Once there was the Jewish Jubilee at the old Jewish Community Center campus on Prospect Avenue. Later there was the Family Fall Festival on the grounds of the Albert & Ann Deshur Rainbow Day Camp in Fredonia.
And now the community will gather at the Karl Community Campus in Whitefish Bay for the first Shalom Milwaukee: A Festival for Jewish Culture.
The community-wide event, co-sponsored by the Harry & Rose Samson Family Jewish Community Center and the Milwaukee Jewish Federation, will take place Sunday, Sept. 12, 11 a.m.-4 p.m., at the JCC.
And the intent of the organizers is that this will be the kind of event that will welcome people from the full spectrum of Milwaukee Jewry, “singles or families, Jewish or just interested,” according to the event’s slogan.
“It is the perfect outreach event” and “a big, open-arms welcome,” said Marge Eiseman, Jewish outreach professional at the JCC and co-coordinator of the event with Susan Roth, JCC family services director. “It’s a combination fall holiday festival and celebration of Jewish culture.”
Admission to the overall event is free. Planned activities — most of which will be outdoors, weather permitting — will cover interests of all ages, from storytelling, sing-alongs and drumming to a wine-making demonstration, Jewish art fair and Judaic learning opportunities for adults.
Some of these events will be related to the coming autumn Jewish holidays, like a sukkah-building demonstration. Area synagogues and other Jewish community organizations will be represented and will run various activities. Musician families will perform on a family entertainment stage (see sidebar). Food will be available.
“We want people to come and have a great day and great memories about being part of the Jewish community,” said JCC executive vice president Jay Roth. “If it goes well, we will do it annually.”
Apparently, there were two tributary sources of the idea for Shalom Milwaukee, according to Susan Roth and Eiseman. Eiseman said that the JCC “used to do a fall holiday festival at the Albert & Ann Deshur JCC Rainbow Day Camp in Fredonia.
As part of her outreach work, Eiseman is staffing a newly organized JCC Grandparents Club, which considered holding the kickoff event at that Fredonia festival. However, the JCC is planning to do some construction work at the camp this September.
“So we had to move the festival to the JCC campus,” Eiseman said. “That’s when it all started going” and started to grow in scope.
Roth added that she and Eiseman had attended a conference of the national Jewish Outreach Institute in Boston.
This event “opened my eyes to what people are doing around the country,” such as a “Jewish cultural street festival” in the San Francisco area, and stimulated ideas for Shalom Milwaukee.
“We’re doing this as an outreach and ‘inreach’ program,” Roth said. “We want to ‘inreach’ to people participating already [in the Jewish community], but we’re also looking at inviting everyone.”

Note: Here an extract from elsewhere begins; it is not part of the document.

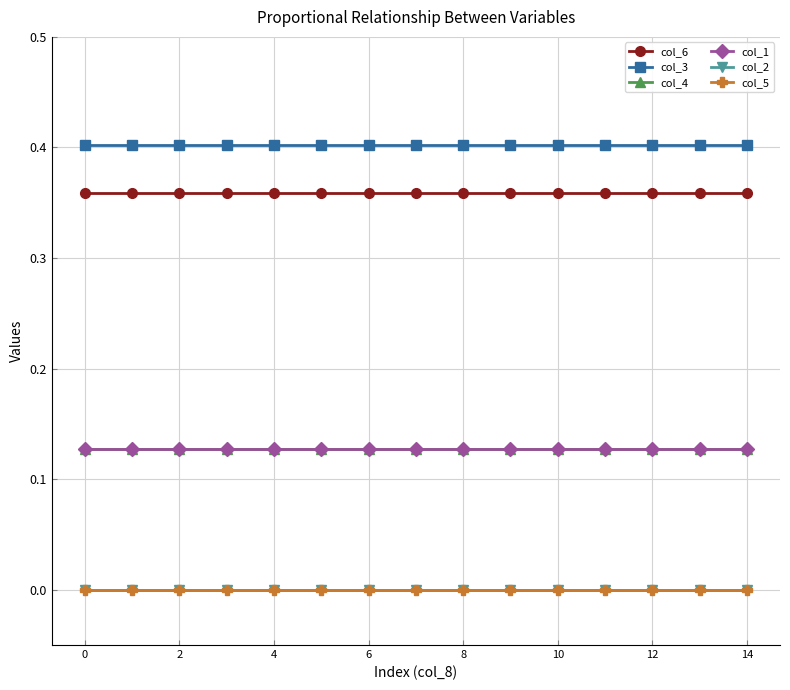

True or false: col_6 has more than 1 interior local peaks.

False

And organizers decided to call the event Shalom Milwaukee “because it is so welcoming,” said Eiseman. “Even people who are not engaged [in the Jewish community] know that word.”
Jay Roth added, “We know from other times [the JCC has] initiated these kinds of things that the community really enjoys coming together and that it’s a real benefit for all the community institutions to come together.”